G.K. Batchelor, 1.2 The continuum hypothesis, in: An Introduction to Fluid Dynamics, CUP, 1967, pp. 4–6.

·            discussed situations where the continuum hypothesis breaks down, e.g. at transitions where the granularity of porous media becomes important so that the related concept of REV is impractical

·            discussed how measuring instruments and data collection (e.g. in geomorphology) must be chosen to address problems relevant to a particular scale of problem

·            example problem skating along the edge of continuum treatments: Arthur's fault mechanics / shear localization problem

R.S. Anderson and S.P. Anderson, Guiding principles, in: Geomorphology – The Mechanics and Chemistry of Landscapes, CUP, 2010, pp. 6-8.
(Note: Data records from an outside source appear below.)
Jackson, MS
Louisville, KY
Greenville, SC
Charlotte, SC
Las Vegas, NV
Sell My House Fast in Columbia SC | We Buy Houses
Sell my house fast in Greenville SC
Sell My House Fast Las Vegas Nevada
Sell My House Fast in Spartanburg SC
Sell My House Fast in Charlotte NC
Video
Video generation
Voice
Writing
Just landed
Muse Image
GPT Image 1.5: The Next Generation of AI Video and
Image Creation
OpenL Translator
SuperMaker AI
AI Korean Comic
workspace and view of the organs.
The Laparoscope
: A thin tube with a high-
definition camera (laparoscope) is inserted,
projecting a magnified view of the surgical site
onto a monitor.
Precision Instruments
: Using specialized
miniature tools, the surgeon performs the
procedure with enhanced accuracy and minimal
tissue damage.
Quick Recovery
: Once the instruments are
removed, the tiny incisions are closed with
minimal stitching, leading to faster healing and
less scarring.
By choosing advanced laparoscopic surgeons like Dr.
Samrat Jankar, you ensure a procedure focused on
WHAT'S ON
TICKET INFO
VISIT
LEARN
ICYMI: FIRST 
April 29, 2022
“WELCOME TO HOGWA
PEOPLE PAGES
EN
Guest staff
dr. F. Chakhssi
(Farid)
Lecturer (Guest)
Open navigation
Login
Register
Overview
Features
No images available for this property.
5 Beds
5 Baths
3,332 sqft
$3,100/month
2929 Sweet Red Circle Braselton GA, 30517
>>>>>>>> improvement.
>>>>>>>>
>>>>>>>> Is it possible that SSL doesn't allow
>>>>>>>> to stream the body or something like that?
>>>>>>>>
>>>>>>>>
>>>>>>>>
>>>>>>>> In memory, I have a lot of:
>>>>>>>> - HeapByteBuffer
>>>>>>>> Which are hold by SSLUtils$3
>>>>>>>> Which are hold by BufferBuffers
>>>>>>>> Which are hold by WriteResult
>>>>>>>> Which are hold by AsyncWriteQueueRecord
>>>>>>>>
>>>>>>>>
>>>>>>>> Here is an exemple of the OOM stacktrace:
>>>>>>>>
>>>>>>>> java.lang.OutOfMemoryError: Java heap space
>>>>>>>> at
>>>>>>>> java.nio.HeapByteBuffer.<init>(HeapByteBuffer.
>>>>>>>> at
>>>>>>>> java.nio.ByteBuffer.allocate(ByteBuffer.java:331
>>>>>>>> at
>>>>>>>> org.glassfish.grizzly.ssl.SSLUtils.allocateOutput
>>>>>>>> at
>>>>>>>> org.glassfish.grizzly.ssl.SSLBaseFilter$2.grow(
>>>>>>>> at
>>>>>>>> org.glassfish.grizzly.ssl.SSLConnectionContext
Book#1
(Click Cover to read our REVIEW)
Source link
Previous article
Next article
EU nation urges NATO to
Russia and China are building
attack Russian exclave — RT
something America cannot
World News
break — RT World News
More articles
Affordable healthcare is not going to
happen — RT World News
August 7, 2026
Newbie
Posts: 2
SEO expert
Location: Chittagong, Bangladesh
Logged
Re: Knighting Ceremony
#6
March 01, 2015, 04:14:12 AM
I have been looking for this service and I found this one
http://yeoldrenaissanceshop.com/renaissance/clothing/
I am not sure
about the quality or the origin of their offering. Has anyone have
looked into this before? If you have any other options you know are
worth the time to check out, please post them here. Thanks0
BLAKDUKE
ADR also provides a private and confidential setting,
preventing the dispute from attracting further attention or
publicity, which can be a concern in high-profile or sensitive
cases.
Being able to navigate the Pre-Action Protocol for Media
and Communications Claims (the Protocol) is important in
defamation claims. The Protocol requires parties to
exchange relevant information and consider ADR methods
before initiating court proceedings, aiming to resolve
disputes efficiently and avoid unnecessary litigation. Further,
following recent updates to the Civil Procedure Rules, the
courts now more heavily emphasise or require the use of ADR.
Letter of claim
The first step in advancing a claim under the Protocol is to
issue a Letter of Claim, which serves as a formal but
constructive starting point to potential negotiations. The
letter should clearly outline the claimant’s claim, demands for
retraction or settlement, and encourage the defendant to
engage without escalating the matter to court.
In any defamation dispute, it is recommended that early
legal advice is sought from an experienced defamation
·            noted emphasis on connections between conservation laws and transport rules in many very different systems

·            discussed neocatastrophist view and how this arises not from belief that physics changed, but more that dominant physical principals change and empirical laws cannot be extrapolated beyond the regime in which they are developed

·            example problem of extreme events beating out more mundane and frequent behavior: Kristin's stream incision on Collier lava flow

O.M. Phillips, 2.6 Two theorems, in Geological Fluid Dynamics – Sub-surface Flow and Reactions, CUP, 2009, pp. 31–33.

·            discussed caveat regarding buoyancy effects - derivations fall apart when divergence of velocity is nonzero, and counter-examples from buoyancy driven flows (e.g. convection) are both commonplace and easily understandable; still, we didn't come up with a more intuitive understanding for why buoyancy would change things so much - further thoughts appreciated

·            achieved consensus on path of least resistance